## [Exercise]
Copy nothing but the lines below, from the one with "ring pip: (237, 338)" through the one with "middle dip: (235, 695)", exactly as written; no pictures should appear.

Body or hand keypoint data
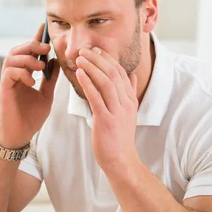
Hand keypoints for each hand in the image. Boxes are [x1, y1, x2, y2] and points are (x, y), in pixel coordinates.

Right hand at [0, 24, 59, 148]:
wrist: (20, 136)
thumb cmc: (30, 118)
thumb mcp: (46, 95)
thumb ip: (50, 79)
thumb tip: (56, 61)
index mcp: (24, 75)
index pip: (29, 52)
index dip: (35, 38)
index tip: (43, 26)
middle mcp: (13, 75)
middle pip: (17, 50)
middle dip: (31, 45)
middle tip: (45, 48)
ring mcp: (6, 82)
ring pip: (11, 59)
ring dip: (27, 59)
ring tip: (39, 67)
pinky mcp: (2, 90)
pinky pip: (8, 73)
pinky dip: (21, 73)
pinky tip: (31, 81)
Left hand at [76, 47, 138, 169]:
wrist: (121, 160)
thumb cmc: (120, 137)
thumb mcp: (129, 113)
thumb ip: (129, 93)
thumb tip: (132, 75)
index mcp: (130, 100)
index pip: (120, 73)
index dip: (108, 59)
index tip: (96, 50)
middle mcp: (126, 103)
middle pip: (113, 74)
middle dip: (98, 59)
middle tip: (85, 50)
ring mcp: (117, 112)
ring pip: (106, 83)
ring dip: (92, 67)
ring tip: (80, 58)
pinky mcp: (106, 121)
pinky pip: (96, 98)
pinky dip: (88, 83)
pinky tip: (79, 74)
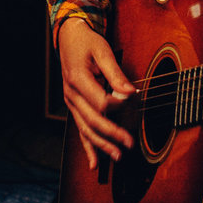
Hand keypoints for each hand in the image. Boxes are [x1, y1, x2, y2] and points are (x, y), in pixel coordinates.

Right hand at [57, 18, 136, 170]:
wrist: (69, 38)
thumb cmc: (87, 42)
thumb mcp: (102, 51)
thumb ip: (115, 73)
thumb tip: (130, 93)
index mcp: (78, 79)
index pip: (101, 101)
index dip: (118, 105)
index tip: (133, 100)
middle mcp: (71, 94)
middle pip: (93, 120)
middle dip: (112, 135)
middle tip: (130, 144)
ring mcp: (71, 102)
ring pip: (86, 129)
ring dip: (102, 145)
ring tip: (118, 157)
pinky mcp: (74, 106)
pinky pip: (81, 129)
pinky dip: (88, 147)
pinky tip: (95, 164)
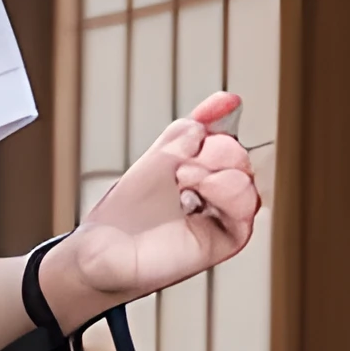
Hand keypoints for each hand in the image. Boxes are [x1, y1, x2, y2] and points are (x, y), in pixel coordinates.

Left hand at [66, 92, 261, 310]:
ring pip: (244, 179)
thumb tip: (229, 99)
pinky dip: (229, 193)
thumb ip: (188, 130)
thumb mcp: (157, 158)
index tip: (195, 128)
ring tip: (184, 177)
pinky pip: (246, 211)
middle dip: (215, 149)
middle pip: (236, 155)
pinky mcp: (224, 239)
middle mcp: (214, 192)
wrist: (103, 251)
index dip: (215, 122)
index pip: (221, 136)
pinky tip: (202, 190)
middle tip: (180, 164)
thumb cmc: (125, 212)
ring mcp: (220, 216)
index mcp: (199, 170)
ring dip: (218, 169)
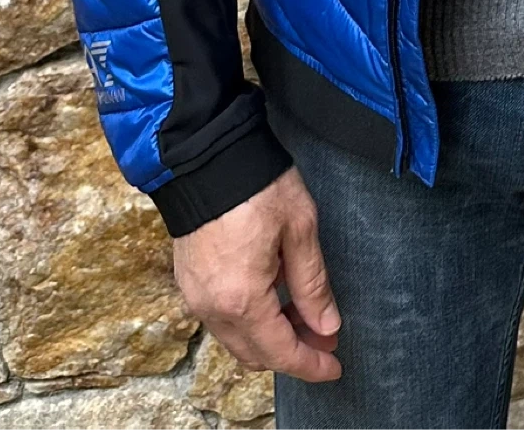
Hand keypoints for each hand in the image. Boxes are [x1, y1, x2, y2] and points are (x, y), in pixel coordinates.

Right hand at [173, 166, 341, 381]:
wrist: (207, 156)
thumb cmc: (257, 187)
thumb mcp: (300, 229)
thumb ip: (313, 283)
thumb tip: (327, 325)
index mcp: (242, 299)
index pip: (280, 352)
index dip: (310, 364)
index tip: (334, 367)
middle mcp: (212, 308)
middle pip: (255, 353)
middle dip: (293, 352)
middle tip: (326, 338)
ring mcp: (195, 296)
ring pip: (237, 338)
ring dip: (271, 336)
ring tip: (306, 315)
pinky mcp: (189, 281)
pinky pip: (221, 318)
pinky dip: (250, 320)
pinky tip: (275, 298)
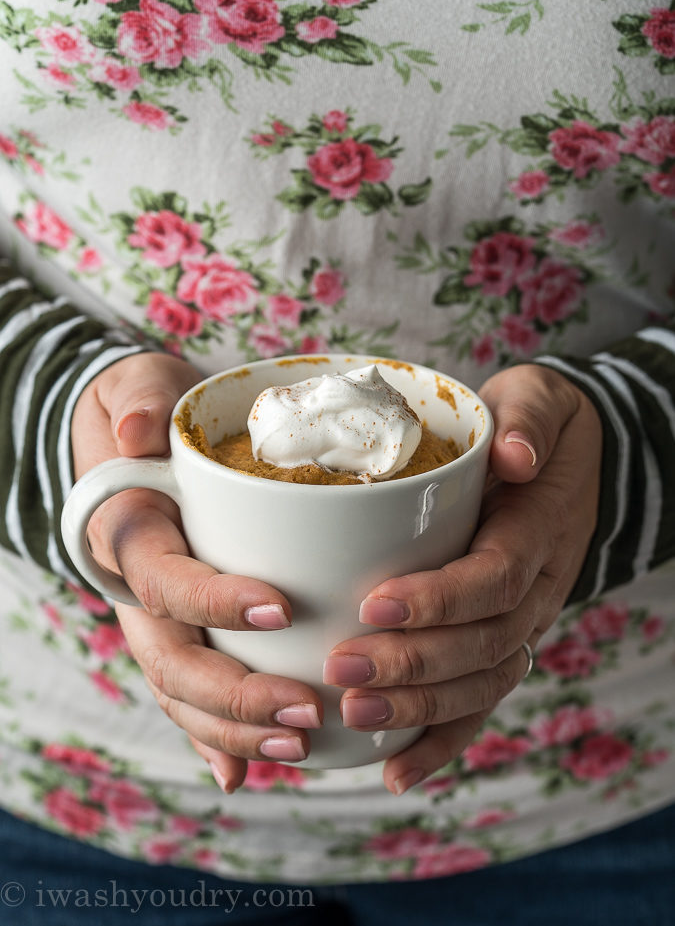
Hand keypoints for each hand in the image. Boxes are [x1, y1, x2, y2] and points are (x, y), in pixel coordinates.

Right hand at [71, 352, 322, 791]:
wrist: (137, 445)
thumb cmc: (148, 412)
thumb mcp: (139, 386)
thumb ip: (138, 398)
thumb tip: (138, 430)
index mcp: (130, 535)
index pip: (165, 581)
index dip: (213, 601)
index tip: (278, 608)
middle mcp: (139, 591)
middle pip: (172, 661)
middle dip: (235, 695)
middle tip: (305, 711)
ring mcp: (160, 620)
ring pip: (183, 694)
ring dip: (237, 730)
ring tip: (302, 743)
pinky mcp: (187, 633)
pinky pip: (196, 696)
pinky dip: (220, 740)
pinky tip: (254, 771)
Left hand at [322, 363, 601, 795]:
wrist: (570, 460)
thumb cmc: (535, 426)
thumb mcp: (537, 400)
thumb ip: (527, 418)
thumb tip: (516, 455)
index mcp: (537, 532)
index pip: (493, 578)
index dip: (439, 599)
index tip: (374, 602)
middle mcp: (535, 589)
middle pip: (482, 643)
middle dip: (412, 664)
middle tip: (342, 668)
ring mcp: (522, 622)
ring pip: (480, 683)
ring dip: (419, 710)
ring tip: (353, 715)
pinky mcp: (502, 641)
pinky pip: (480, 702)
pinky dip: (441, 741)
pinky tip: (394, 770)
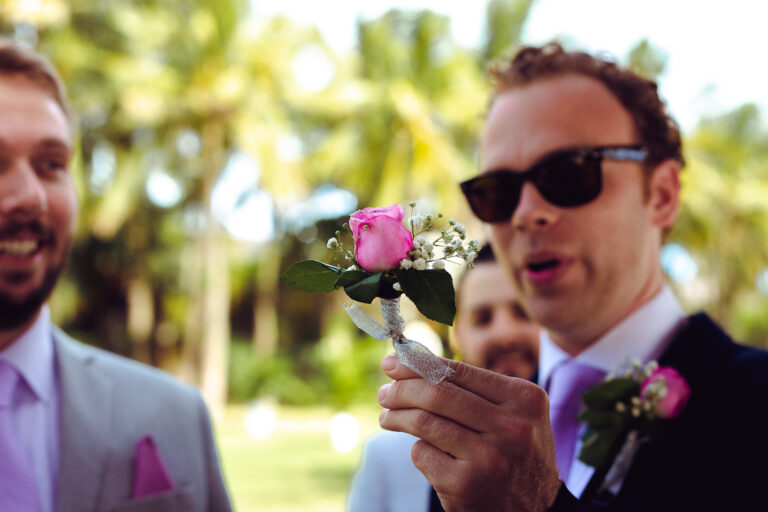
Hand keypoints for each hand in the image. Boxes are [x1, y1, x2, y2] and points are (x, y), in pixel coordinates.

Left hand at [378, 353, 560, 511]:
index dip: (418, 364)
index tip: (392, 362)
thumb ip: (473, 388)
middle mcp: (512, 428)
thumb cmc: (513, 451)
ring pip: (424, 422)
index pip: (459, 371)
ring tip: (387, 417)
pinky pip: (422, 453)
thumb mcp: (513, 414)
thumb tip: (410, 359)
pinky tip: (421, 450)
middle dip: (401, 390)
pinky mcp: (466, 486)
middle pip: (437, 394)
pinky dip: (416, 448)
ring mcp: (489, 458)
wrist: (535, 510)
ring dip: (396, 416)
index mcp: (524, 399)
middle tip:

## [Solution below]
ring pip: (237, 338)
ring dip: (271, 336)
ring tip: (306, 315)
pinky mcp: (189, 281)
pinky pip: (221, 318)
pinky dip: (250, 320)
pinky tip: (275, 298)
Hand keypoints for each hand in the image. Boxes are [x1, y1, x2, y2] and points are (x, y), in pixel coordinates.

Right hand at [71, 352, 322, 791]:
wrist: (137, 445)
thumb cmc: (148, 412)
thumb mcp: (139, 386)
thumb ip: (138, 398)
thumb tip: (138, 430)
index mcp: (130, 535)
index pip: (165, 581)
index dip: (213, 601)
index tip: (278, 608)
middle mcp: (139, 591)
middle pip: (172, 661)
middle dip: (235, 695)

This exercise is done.